╭─ RECORDS FOR THIS TASK
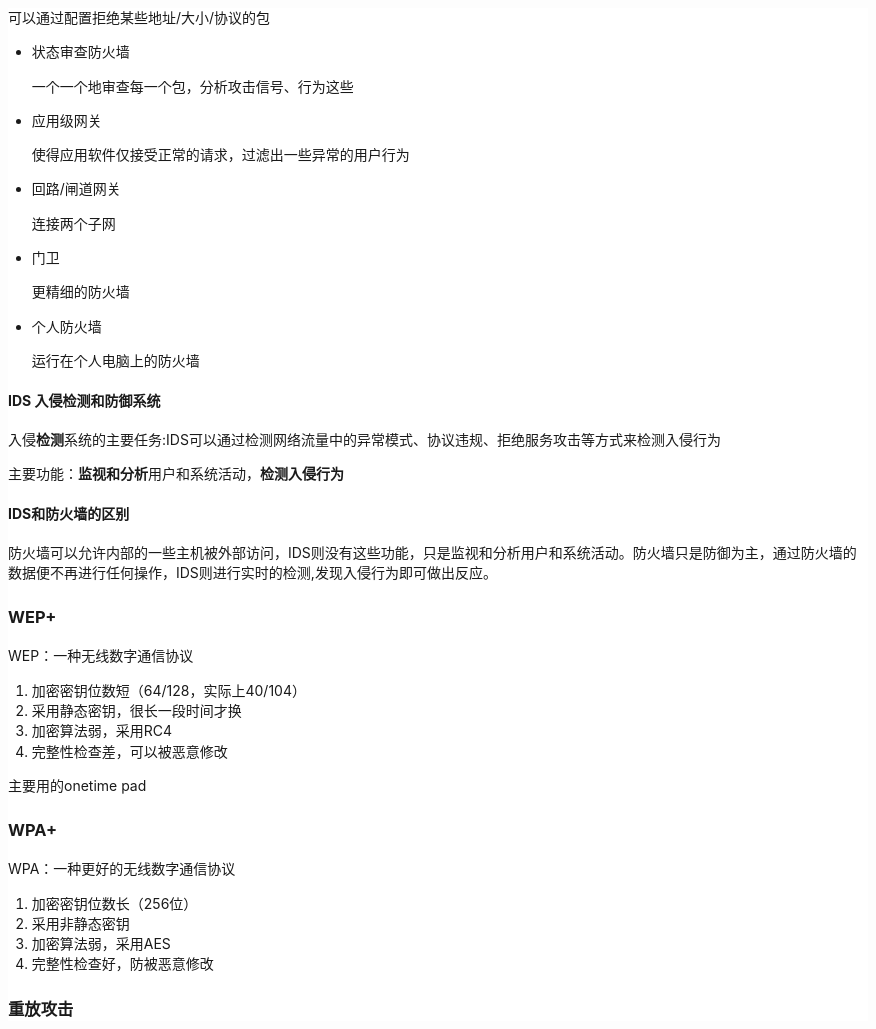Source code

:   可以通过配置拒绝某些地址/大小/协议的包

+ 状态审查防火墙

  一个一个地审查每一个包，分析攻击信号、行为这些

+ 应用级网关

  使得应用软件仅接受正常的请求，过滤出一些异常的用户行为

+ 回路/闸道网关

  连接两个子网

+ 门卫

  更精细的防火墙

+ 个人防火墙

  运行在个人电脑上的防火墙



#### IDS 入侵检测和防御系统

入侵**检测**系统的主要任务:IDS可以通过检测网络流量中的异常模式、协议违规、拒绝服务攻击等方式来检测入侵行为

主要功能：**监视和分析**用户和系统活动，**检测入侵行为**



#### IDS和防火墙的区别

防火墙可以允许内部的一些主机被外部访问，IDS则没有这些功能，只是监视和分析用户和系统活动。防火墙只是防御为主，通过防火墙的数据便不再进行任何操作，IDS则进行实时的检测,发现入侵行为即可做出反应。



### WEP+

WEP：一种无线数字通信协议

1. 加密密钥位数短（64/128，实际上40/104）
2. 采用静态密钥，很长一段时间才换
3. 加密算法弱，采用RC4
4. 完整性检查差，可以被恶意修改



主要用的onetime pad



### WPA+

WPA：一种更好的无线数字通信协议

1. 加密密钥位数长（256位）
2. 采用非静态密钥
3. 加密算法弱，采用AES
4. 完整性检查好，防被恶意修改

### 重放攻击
╰─
■ TASK INSTRUCTIONS:
Print every line of the items above word for word, omitting the pictures.

■ RESULT OF THE EXERCISE:
Source code

:   可以通过配置拒绝某些地址/大小/协议的包

+ 状态审查防火墙

  一个一个地审查每一个包，分析攻击信号、行为这些

+ 应用级网关

  使得应用软件仅接受正常的请求，过滤出一些异常的用户行为

+ 回路/闸道网关

  连接两个子网

+ 门卫

  更精细的防火墙

+ 个人防火墙

  运行在个人电脑上的防火墙



#### IDS 入侵检测和防御系统

入侵**检测**系统的主要任务:IDS可以通过检测网络流量中的异常模式、协议违规、拒绝服务攻击等方式来检测入侵行为

主要功能：**监视和分析**用户和系统活动，**检测入侵行为**



#### IDS和防火墙的区别

防火墙可以允许内部的一些主机被外部访问，IDS则没有这些功能，只是监视和分析用户和系统活动。防火墙只是防御为主，通过防火墙的数据便不再进行任何操作，IDS则进行实时的检测,发现入侵行为即可做出反应。



### WEP+

WEP：一种无线数字通信协议

1. 加密密钥位数短（64/128，实际上40/104）
2. 采用静态密钥，很长一段时间才换
3. 加密算法弱，采用RC4
4. 完整性检查差，可以被恶意修改



主要用的onetime pad



### WPA+

WPA：一种更好的无线数字通信协议

1. 加密密钥位数长（256位）
2. 采用非静态密钥
3. 加密算法弱，采用AES
4. 完整性检查好，防被恶意修改

### 重放攻击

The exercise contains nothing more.